▸ **Goal of the exercise**
Can you write out, word for word, the part of the data below that opens with its very first line and closes with the line containing "крыши, таких как конек и подвижки между двумя", including both of those lines?

++++++

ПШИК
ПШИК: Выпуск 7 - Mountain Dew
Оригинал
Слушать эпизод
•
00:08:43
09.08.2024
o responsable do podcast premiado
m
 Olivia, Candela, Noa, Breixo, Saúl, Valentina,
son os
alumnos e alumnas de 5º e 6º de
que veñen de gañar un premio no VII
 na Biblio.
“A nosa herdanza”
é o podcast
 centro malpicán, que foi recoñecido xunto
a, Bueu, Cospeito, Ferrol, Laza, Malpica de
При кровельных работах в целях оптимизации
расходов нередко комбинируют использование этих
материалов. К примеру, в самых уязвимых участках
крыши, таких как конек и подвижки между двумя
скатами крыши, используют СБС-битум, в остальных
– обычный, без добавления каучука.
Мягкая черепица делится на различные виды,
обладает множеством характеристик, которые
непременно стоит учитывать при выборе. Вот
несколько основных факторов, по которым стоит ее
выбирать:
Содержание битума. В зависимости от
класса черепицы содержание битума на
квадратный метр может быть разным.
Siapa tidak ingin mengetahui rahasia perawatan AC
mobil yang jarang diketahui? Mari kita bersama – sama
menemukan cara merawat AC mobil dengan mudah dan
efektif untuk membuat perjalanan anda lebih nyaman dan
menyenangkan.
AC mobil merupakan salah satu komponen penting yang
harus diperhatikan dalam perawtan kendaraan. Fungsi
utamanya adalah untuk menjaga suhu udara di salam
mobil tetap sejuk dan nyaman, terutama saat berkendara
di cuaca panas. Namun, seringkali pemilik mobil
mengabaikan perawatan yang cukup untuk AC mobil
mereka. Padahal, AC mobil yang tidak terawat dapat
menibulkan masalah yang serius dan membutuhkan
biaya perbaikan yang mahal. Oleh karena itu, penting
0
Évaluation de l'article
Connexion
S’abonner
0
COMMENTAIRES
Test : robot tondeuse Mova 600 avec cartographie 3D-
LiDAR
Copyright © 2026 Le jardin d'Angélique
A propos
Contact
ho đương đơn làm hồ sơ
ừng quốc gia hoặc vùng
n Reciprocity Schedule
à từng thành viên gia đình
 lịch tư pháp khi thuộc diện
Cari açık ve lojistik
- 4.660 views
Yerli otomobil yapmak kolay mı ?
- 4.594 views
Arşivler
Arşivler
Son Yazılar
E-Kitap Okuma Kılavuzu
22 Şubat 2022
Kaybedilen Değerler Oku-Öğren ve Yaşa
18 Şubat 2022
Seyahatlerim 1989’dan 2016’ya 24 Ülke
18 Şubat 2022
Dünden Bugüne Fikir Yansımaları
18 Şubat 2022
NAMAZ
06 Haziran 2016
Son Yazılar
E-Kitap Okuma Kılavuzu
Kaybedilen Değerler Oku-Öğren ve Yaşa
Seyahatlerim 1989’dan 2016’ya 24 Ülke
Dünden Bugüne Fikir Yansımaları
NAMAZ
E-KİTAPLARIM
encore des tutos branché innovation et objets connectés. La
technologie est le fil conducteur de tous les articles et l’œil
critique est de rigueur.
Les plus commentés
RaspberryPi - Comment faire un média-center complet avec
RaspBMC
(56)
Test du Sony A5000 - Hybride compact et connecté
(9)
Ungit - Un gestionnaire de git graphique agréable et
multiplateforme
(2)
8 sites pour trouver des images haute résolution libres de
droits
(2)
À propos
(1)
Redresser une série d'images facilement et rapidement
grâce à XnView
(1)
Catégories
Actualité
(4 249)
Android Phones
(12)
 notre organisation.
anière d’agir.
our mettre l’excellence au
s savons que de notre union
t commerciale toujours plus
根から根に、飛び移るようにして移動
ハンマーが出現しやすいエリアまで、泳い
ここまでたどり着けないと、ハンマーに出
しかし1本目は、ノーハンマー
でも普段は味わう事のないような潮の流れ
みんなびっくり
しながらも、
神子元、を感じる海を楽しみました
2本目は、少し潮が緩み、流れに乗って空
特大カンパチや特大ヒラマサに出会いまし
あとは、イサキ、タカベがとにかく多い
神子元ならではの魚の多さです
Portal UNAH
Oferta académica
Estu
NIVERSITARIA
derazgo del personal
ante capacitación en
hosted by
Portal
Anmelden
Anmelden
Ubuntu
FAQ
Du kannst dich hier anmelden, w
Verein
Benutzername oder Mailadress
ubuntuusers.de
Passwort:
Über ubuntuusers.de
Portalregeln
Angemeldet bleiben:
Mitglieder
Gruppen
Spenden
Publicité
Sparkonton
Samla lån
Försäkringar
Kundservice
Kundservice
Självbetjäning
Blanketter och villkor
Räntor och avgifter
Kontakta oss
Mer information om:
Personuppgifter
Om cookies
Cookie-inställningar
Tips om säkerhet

++++++

▸ **Worked solution**
ПШИК
ПШИК: Выпуск 7 - Mountain Dew
Оригинал
Слушать эпизод
•
00:08:43
09.08.2024
o responsable do podcast premiado
m
 Olivia, Candela, Noa, Breixo, Saúl, Valentina,
son os
alumnos e alumnas de 5º e 6º de
que veñen de gañar un premio no VII
 na Biblio.
“A nosa herdanza”
é o podcast
 centro malpicán, que foi recoñecido xunto
a, Bueu, Cospeito, Ferrol, Laza, Malpica de
При кровельных работах в целях оптимизации
расходов нередко комбинируют использование этих
материалов. К примеру, в самых уязвимых участках
крыши, таких как конек и подвижки между двумя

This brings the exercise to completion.